Riceviamo dal Comitato 23 settembre, e volentieri diffondiamo questa analisi sulle conseguenze del saccheggio della capacità di cura delle donne romene, moldave, ucraine, bulgare ai danni dei loro figli che restano a casa, come delle loro relazioni famigliari in genere.

Il linguaggio e le categorie usate da M. Usuelli non sono i nostri (tanto per dirne una: non chiamiamo né consideriamo “stranieri” i lavoratori immigrati, non chiamiamo né consideriamo straniere le lavoratrici di cura romene, moldave, ucraine o peruviane), ma non per questo la sua analisi, e la denuncia che contiene, perdono di forza e di interesse. Allo stesso modo non possiamo cauzionare le associazioni citate, ma solo prendere atto delle forme di autodifesa che queste lavoratrici hanno al momento. Autodifesa da un’oppressione e da uno sfruttamento che giustamente il Comitato 23 settembre definisce e attacca come neo-coloniali.

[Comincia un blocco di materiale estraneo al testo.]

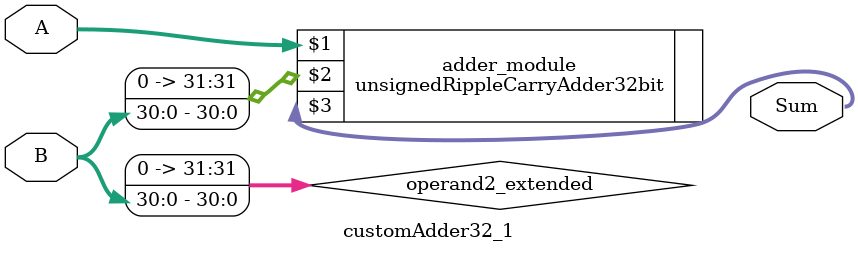
<source format=v>

module customAdder32_1(
                    input [31 : 0] A,
                    input [30 : 0] B,
                    
                    output [32 : 0] Sum
            );

    wire [31 : 0] operand2_extended;
    
    assign operand2_extended =  {1'b0, B};
    
    unsignedRippleCarryAdder32bit adder_module(
        A,
        operand2_extended,
        Sum
    );
    
endmodule
        
</source>
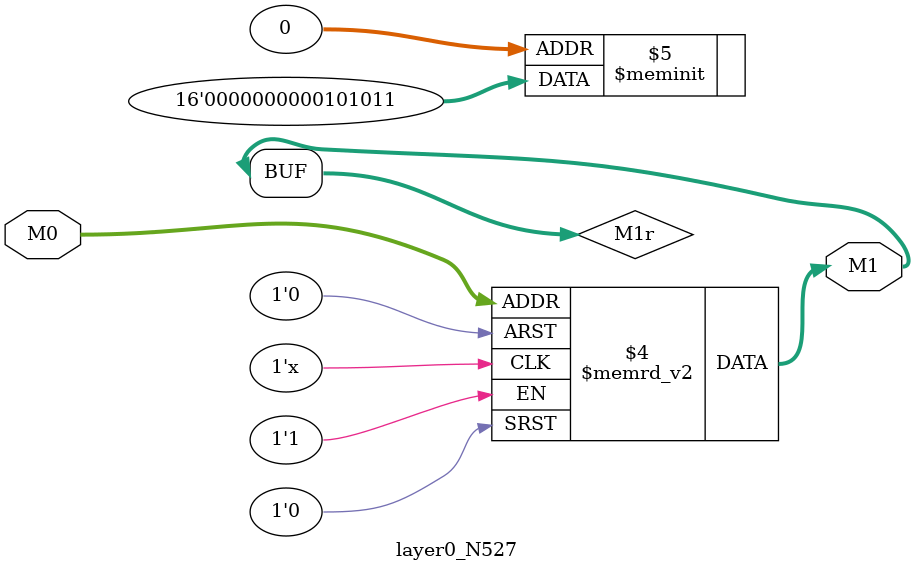
<source format=v>
module layer0_N527 ( input [2:0] M0, output [1:0] M1 );

	(*rom_style = "distributed" *) reg [1:0] M1r;
	assign M1 = M1r;
	always @ (M0) begin
		case (M0)
			3'b000: M1r = 2'b11;
			3'b100: M1r = 2'b00;
			3'b010: M1r = 2'b10;
			3'b110: M1r = 2'b00;
			3'b001: M1r = 2'b10;
			3'b101: M1r = 2'b00;
			3'b011: M1r = 2'b00;
			3'b111: M1r = 2'b00;

		endcase
	end
endmodule

</source>
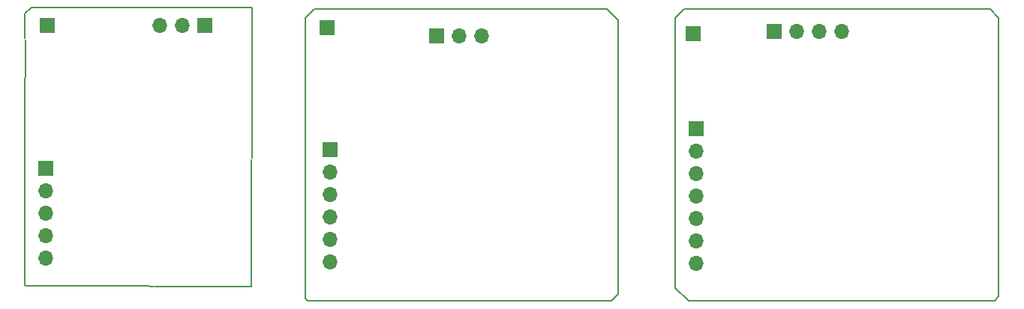
<source format=gbr>
%TF.GenerationSoftware,KiCad,Pcbnew,5.1.9-73d0e3b20d~88~ubuntu20.04.1*%
%TF.CreationDate,2021-01-19T19:28:40-06:00*%
%TF.ProjectId,typring-kicad,74797072-696e-4672-9d6b-696361642e6b,rev?*%
%TF.SameCoordinates,Original*%
%TF.FileFunction,Soldermask,Bot*%
%TF.FilePolarity,Negative*%
%FSLAX46Y46*%
G04 Gerber Fmt 4.6, Leading zero omitted, Abs format (unit mm)*
G04 Created by KiCad (PCBNEW 5.1.9-73d0e3b20d~88~ubuntu20.04.1) date 2021-01-19 19:28:40*
%MOMM*%
%LPD*%
G01*
G04 APERTURE LIST*
%ADD10C,0.150000*%
%ADD11O,1.700000X1.700000*%
%ADD12R,1.700000X1.700000*%
G04 APERTURE END LIST*
D10*
X179500000Y-27000000D02*
X179500000Y-20500000D01*
X179500000Y-37000000D02*
X179500000Y-27000000D01*
X179500000Y-44500000D02*
X179500000Y-37000000D01*
X179500000Y-52000000D02*
X179500000Y-44500000D01*
X179000000Y-52500000D02*
X179500000Y-52000000D01*
X171500000Y-52500000D02*
X179000000Y-52500000D01*
X163000000Y-52500000D02*
X171500000Y-52500000D01*
X153500000Y-52500000D02*
X163000000Y-52500000D01*
X144500000Y-52500000D02*
X153500000Y-52500000D01*
X143000000Y-51000000D02*
X144500000Y-52500000D01*
X143000000Y-45500000D02*
X143000000Y-51000000D01*
X143000000Y-39000000D02*
X143000000Y-45500000D01*
X143000000Y-33000000D02*
X143000000Y-39000000D01*
X143000000Y-27000000D02*
X143000000Y-33000000D01*
X143000000Y-20500000D02*
X143000000Y-27000000D01*
X144000000Y-19500000D02*
X143000000Y-20500000D01*
X154000000Y-19500000D02*
X144000000Y-19500000D01*
X162500000Y-19500000D02*
X154000000Y-19500000D01*
X169000000Y-19500000D02*
X162500000Y-19500000D01*
X178500000Y-19500000D02*
X169000000Y-19500000D01*
X179500000Y-20500000D02*
X178500000Y-19500000D01*
X135750000Y-52500000D02*
X136500000Y-51750000D01*
X129500000Y-52500000D02*
X135750000Y-52500000D01*
X120000000Y-52500000D02*
X129500000Y-52500000D01*
X109750000Y-52500000D02*
X120000000Y-52500000D01*
X101500000Y-52500000D02*
X109750000Y-52500000D01*
X101250000Y-52250000D02*
X101500000Y-52500000D01*
X101250000Y-42250000D02*
X101250000Y-52250000D01*
X101250000Y-35750000D02*
X101250000Y-42250000D01*
X101250000Y-29500000D02*
X101250000Y-35750000D01*
X101250000Y-24750000D02*
X101250000Y-29500000D01*
X101250000Y-20500000D02*
X101250000Y-24750000D01*
X102250000Y-19500000D02*
X101250000Y-20500000D01*
X107000000Y-19500000D02*
X102250000Y-19500000D01*
X116000000Y-19500000D02*
X107000000Y-19500000D01*
X122750000Y-19500000D02*
X116000000Y-19500000D01*
X128750000Y-19500000D02*
X122750000Y-19500000D01*
X135250000Y-19500000D02*
X128750000Y-19500000D01*
X136500000Y-20750000D02*
X135250000Y-19500000D01*
X136500000Y-25000000D02*
X136500000Y-20750000D01*
X136500000Y-33000000D02*
X136500000Y-25000000D01*
X136500000Y-40000000D02*
X136500000Y-33000000D01*
X136500000Y-45250000D02*
X136500000Y-40000000D01*
X136500000Y-51750000D02*
X136500000Y-45250000D01*
X95200000Y-32800000D02*
X95200000Y-32000000D01*
X95200000Y-26400000D02*
X95200000Y-25550000D01*
X95200000Y-19800000D02*
X95200000Y-19400000D01*
X94950000Y-19300000D02*
X95250000Y-19300000D01*
X89400000Y-19300000D02*
X90200000Y-19300000D01*
X81900000Y-19300000D02*
X82750000Y-19300000D01*
X75400000Y-19300000D02*
X76200000Y-19300000D01*
X70700000Y-19300000D02*
X71450000Y-19300000D01*
X69600000Y-22800000D02*
X69600000Y-22550000D01*
X69650000Y-23300000D02*
X69650000Y-22950000D01*
X69600000Y-31950000D02*
X69600000Y-31200000D01*
X69600000Y-38400000D02*
X69600000Y-37650000D01*
X69600000Y-44450000D02*
X69600000Y-44050000D01*
X69600000Y-44750000D02*
X69600000Y-44450000D01*
X69600000Y-50450000D02*
X69600000Y-50700000D01*
X69950000Y-50800000D02*
X69650000Y-50800000D01*
X77500000Y-50800000D02*
X76750000Y-50800000D01*
X84150000Y-50900000D02*
X83800000Y-50900000D01*
X83450000Y-50750000D02*
X83750000Y-50900000D01*
X88550000Y-50900000D02*
X89400000Y-50900000D01*
X93900000Y-50900000D02*
X93050000Y-50900000D01*
X95100000Y-48550000D02*
X95100000Y-47750000D01*
X95100000Y-41700000D02*
X95100000Y-42500000D01*
X95200000Y-36300000D02*
X95200000Y-36050000D01*
X95100000Y-36850000D02*
X95100000Y-36500000D01*
X69600000Y-44050000D02*
X69600000Y-38400000D01*
X69600000Y-50450000D02*
X69600000Y-44750000D01*
X76750000Y-50800000D02*
X69950000Y-50800000D01*
X83450000Y-50750000D02*
X77500000Y-50800000D01*
X88550000Y-50900000D02*
X84200000Y-50900000D01*
X93100000Y-50900000D02*
X89400000Y-50900000D01*
X95100000Y-50900000D02*
X95100000Y-48600000D01*
X93900000Y-50900000D02*
X95100000Y-50900000D01*
X95100000Y-47750000D02*
X95100000Y-42550000D01*
X95100000Y-41650000D02*
X95100000Y-36850000D01*
X95200000Y-36000000D02*
X95200000Y-32800000D01*
X95200000Y-32000000D02*
X95200000Y-26400000D01*
X95200000Y-19800000D02*
X95200000Y-25550000D01*
X90200000Y-19300000D02*
X94950000Y-19300000D01*
X82750000Y-19300000D02*
X89400000Y-19300000D01*
X76200000Y-19300000D02*
X81900000Y-19300000D01*
X71450000Y-19300000D02*
X75400000Y-19300000D01*
X70300000Y-19300000D02*
X70700000Y-19300000D01*
X69600000Y-20000000D02*
X70300000Y-19300000D01*
X69600000Y-22500000D02*
X69600000Y-20000000D01*
X69600000Y-31200000D02*
X69650000Y-23300000D01*
X69600000Y-37650000D02*
X69600000Y-31950000D01*
D11*
%TO.C,J9*%
X145316780Y-48223692D03*
X145316780Y-45683692D03*
X145316780Y-43143692D03*
X145316780Y-40603692D03*
X145316780Y-38063692D03*
X145316780Y-35523692D03*
D12*
X145316780Y-32983692D03*
%TD*%
%TO.C,J8*%
X145031883Y-22233111D03*
%TD*%
D11*
%TO.C,J7*%
X121130000Y-22500000D03*
X118590000Y-22500000D03*
D12*
X116050000Y-22500000D03*
%TD*%
D11*
%TO.C,J6*%
X104000000Y-48100000D03*
X104000000Y-45560000D03*
X104000000Y-43020000D03*
X104000000Y-40480000D03*
X104000000Y-37940000D03*
D12*
X104000000Y-35400000D03*
%TD*%
%TO.C,J5*%
X103700000Y-21600000D03*
%TD*%
D11*
%TO.C,J4*%
X161738408Y-22033113D03*
X159198408Y-22033113D03*
X156658408Y-22033113D03*
D12*
X154118408Y-22033113D03*
%TD*%
%TO.C,J3*%
X72100000Y-21300000D03*
%TD*%
D11*
%TO.C,J2*%
X71900000Y-47660000D03*
X71900000Y-45120000D03*
X71900000Y-42580000D03*
X71900000Y-40040000D03*
D12*
X71900000Y-37500000D03*
%TD*%
D11*
%TO.C,J1*%
X84820000Y-21300000D03*
X87360000Y-21300000D03*
D12*
X89900000Y-21300000D03*
%TD*%
M02*

</source>
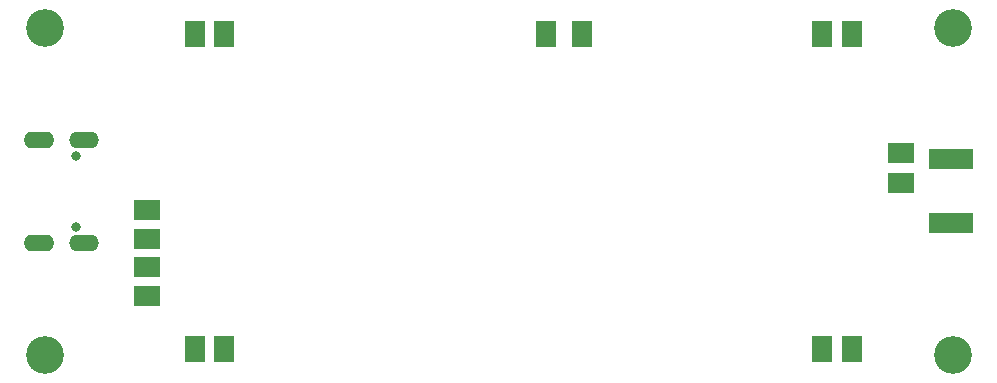
<source format=gbs>
G04*
G04 #@! TF.GenerationSoftware,Altium Limited,Altium Designer,22.11.1 (43)*
G04*
G04 Layer_Color=16711935*
%FSLAX25Y25*%
%MOIN*%
G70*
G04*
G04 #@! TF.SameCoordinates,6F2D09EA-FD7B-4BD8-B8BB-3870161F1110*
G04*
G04*
G04 #@! TF.FilePolarity,Negative*
G04*
G01*
G75*
%ADD28R,0.14580X0.06706*%
%ADD34C,0.03162*%
%ADD35C,0.03280*%
%ADD36O,0.09918X0.05359*%
%ADD37O,0.10249X0.05524*%
%ADD38C,0.12611*%
%ADD47R,0.08674X0.06706*%
%ADD48R,0.06706X0.08674*%
D28*
X310500Y51500D02*
D03*
Y72760D02*
D03*
D34*
X18705Y50177D02*
D03*
D35*
D03*
Y73799D02*
D03*
D36*
X21559Y78996D02*
D03*
Y44980D02*
D03*
D37*
X6500Y78996D02*
D03*
Y44980D02*
D03*
D38*
X311000Y7500D02*
D03*
X8500D02*
D03*
X311000Y116500D02*
D03*
X8500D02*
D03*
D47*
X42583Y55777D02*
D03*
X293933Y74768D02*
D03*
Y64805D02*
D03*
X42583Y46288D02*
D03*
Y36800D02*
D03*
Y27312D02*
D03*
D48*
X187436Y114353D02*
D03*
X267512Y9500D02*
D03*
X277436D02*
D03*
X267436Y114353D02*
D03*
X277436D02*
D03*
X58512Y9500D02*
D03*
X68000D02*
D03*
X58488Y114353D02*
D03*
X175436D02*
D03*
X67976D02*
D03*
M02*

</source>
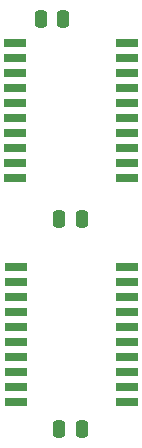
<source format=gtp>
%TF.GenerationSoftware,KiCad,Pcbnew,9.0.2*%
%TF.CreationDate,2025-06-17T18:59:47+02:00*%
%TF.ProjectId,Coprocessor Transceiver,436f7072-6f63-4657-9373-6f7220547261,V0*%
%TF.SameCoordinates,Original*%
%TF.FileFunction,Paste,Top*%
%TF.FilePolarity,Positive*%
%FSLAX46Y46*%
G04 Gerber Fmt 4.6, Leading zero omitted, Abs format (unit mm)*
G04 Created by KiCad (PCBNEW 9.0.2) date 2025-06-17 18:59:47*
%MOMM*%
%LPD*%
G01*
G04 APERTURE LIST*
G04 Aperture macros list*
%AMRoundRect*
0 Rectangle with rounded corners*
0 $1 Rounding radius*
0 $2 $3 $4 $5 $6 $7 $8 $9 X,Y pos of 4 corners*
0 Add a 4 corners polygon primitive as box body*
4,1,4,$2,$3,$4,$5,$6,$7,$8,$9,$2,$3,0*
0 Add four circle primitives for the rounded corners*
1,1,$1+$1,$2,$3*
1,1,$1+$1,$4,$5*
1,1,$1+$1,$6,$7*
1,1,$1+$1,$8,$9*
0 Add four rect primitives between the rounded corners*
20,1,$1+$1,$2,$3,$4,$5,0*
20,1,$1+$1,$4,$5,$6,$7,0*
20,1,$1+$1,$6,$7,$8,$9,0*
20,1,$1+$1,$8,$9,$2,$3,0*%
G04 Aperture macros list end*
%ADD10RoundRect,0.250000X0.250000X0.475000X-0.250000X0.475000X-0.250000X-0.475000X0.250000X-0.475000X0*%
%ADD11RoundRect,0.250000X-0.250000X-0.475000X0.250000X-0.475000X0.250000X0.475000X-0.250000X0.475000X0*%
%ADD12R,1.950000X0.650000*%
G04 APERTURE END LIST*
D10*
%TO.C,C8*%
X8580000Y-16510000D03*
X6680000Y-16510000D03*
%TD*%
D11*
%TO.C,C4*%
X6686000Y-34290000D03*
X8586000Y-34290000D03*
%TD*%
D10*
%TO.C,C1*%
X7030000Y381000D03*
X5130000Y381000D03*
%TD*%
D12*
%TO.C,IC7*%
X2921000Y-1651000D03*
X2921000Y-2921000D03*
X2921000Y-4191000D03*
X2921000Y-5461000D03*
X2921000Y-6731000D03*
X2921000Y-8001000D03*
X2921000Y-9271000D03*
X2921000Y-10541000D03*
X2921000Y-11811000D03*
X2921000Y-13081000D03*
X12371000Y-13081000D03*
X12371000Y-11811000D03*
X12371000Y-10541000D03*
X12371000Y-9271000D03*
X12371000Y-8001000D03*
X12371000Y-6731000D03*
X12371000Y-5461000D03*
X12371000Y-4191000D03*
X12371000Y-2921000D03*
X12371000Y-1651000D03*
%TD*%
%TO.C,IC6*%
X12446000Y-32004000D03*
X12446000Y-30734000D03*
X12446001Y-29464000D03*
X12446000Y-28194000D03*
X12446000Y-26924000D03*
X12446000Y-25654000D03*
X12446000Y-24384000D03*
X12446001Y-23114000D03*
X12446000Y-21844000D03*
X12446000Y-20574000D03*
X2996000Y-20574000D03*
X2996000Y-21844000D03*
X2995999Y-23114000D03*
X2996000Y-24384000D03*
X2996000Y-25654000D03*
X2996000Y-26924000D03*
X2996000Y-28194000D03*
X2995999Y-29464000D03*
X2996000Y-30734000D03*
X2996000Y-32004000D03*
%TD*%
M02*

</source>
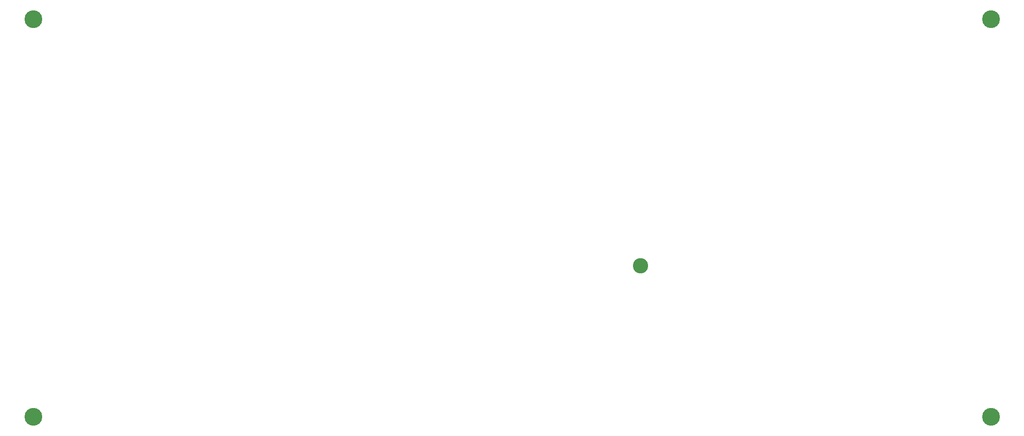
<source format=gbr>
G04 #@! TF.GenerationSoftware,KiCad,Pcbnew,(5.1.8)-1*
G04 #@! TF.CreationDate,2022-11-27T21:50:53+01:00*
G04 #@! TF.ProjectId,pfm3_topsurface,70666d33-5f74-46f7-9073-757266616365,v1.2 / 176*
G04 #@! TF.SameCoordinates,Original*
G04 #@! TF.FileFunction,Soldermask,Bot*
G04 #@! TF.FilePolarity,Negative*
%FSLAX46Y46*%
G04 Gerber Fmt 4.6, Leading zero omitted, Abs format (unit mm)*
G04 Created by KiCad (PCBNEW (5.1.8)-1) date 2022-11-27 21:50:53*
%MOMM*%
%LPD*%
G01*
G04 APERTURE LIST*
%ADD10C,3.102000*%
%ADD11C,3.602000*%
G04 APERTURE END LIST*
D10*
X173990000Y-91313000D03*
D11*
X50800000Y-121920000D03*
X50800000Y-41275000D03*
X245110000Y-41275000D03*
X245110000Y-121920000D03*
M02*

</source>
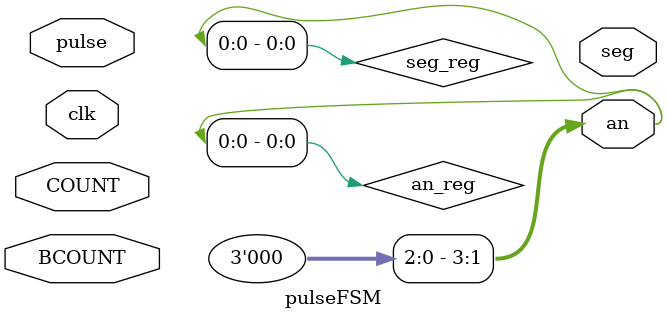
<source format=v>
`timescale 1ns / 1ps


module pulseFSM(
    input clk,
    input pulse,
    input BCOUNT,
    input COUNT,
    output [3:0] an,
    output [6:0] seg
    );
    reg an_reg;
    reg seg_reg;
    assign an = an_reg;
    assign an = seg_reg;
    
    
endmodule

</source>
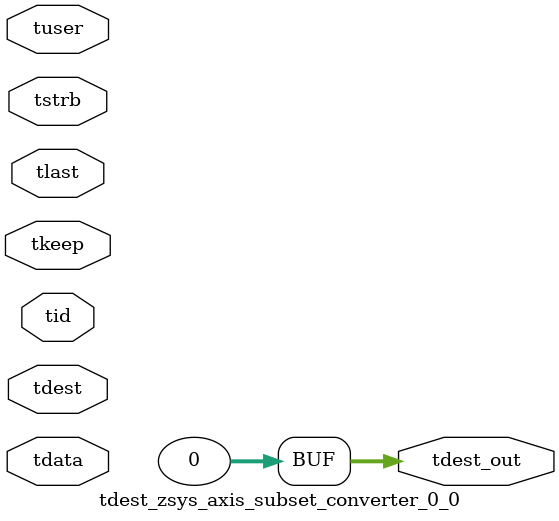
<source format=v>


`timescale 1ps/1ps

module tdest_zsys_axis_subset_converter_0_0 #
(
parameter C_S_AXIS_TDATA_WIDTH = 32,
parameter C_S_AXIS_TUSER_WIDTH = 0,
parameter C_S_AXIS_TID_WIDTH   = 0,
parameter C_S_AXIS_TDEST_WIDTH = 0,
parameter C_M_AXIS_TDEST_WIDTH = 32
)
(
input  [(C_S_AXIS_TDATA_WIDTH == 0 ? 1 : C_S_AXIS_TDATA_WIDTH)-1:0     ] tdata,
input  [(C_S_AXIS_TUSER_WIDTH == 0 ? 1 : C_S_AXIS_TUSER_WIDTH)-1:0     ] tuser,
input  [(C_S_AXIS_TID_WIDTH   == 0 ? 1 : C_S_AXIS_TID_WIDTH)-1:0       ] tid,
input  [(C_S_AXIS_TDEST_WIDTH == 0 ? 1 : C_S_AXIS_TDEST_WIDTH)-1:0     ] tdest,
input  [(C_S_AXIS_TDATA_WIDTH/8)-1:0 ] tkeep,
input  [(C_S_AXIS_TDATA_WIDTH/8)-1:0 ] tstrb,
input                                                                    tlast,
output [C_M_AXIS_TDEST_WIDTH-1:0] tdest_out
);

assign tdest_out = {1'b0};

endmodule


</source>
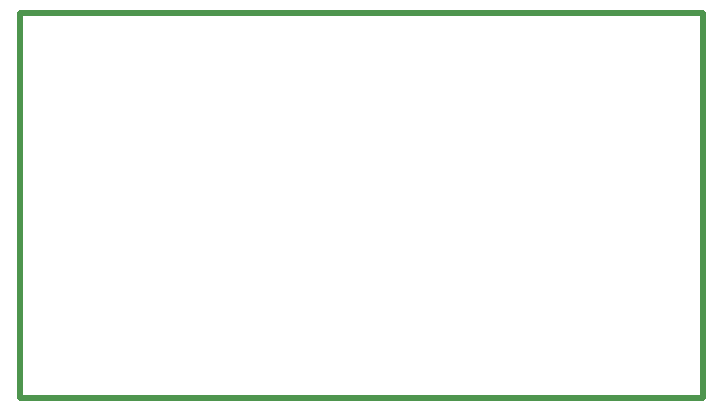
<source format=gko>
G04*
G04 #@! TF.GenerationSoftware,Altium Limited,Altium Designer,23.1.1 (15)*
G04*
G04 Layer_Color=16711935*
%FSLAX44Y44*%
%MOMM*%
G71*
G04*
G04 #@! TF.SameCoordinates,2FF289F7-6F38-4013-8A37-0DA1D97FE99B*
G04*
G04*
G04 #@! TF.FilePolarity,Positive*
G04*
G01*
G75*
%ADD19C,0.5000*%
D19*
X-5080Y91440D02*
X572770D01*
X572770Y417830D02*
X572770Y91440D01*
X-5080D02*
Y417830D01*
X572770D01*
M02*

</source>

Gli orfani bianchi dell’Est Europa, di Marianna Usuelli

Centinaia di migliaia di bambini in Moldova, Romania, Ucraina, Bulgaria crescono senza i genitori. Ad accudirli sono spesso i nonni, gli zii, i fratelli maggiori: vengono chiamati orfani bianchi perché la madre e il padre sono vivi, ma sono costretti a emigrare per trovare lavoro e sostenere economicamente la famiglia.

Da una quindicina d’anni, il fenomeno ha assunto una dimensione inaudita. La stima più recente risale a una ricerca Unicef condotta nel 2010, che ha registrato circa 350 mila bambini con entrambi i genitori all’estero nella sola Romania.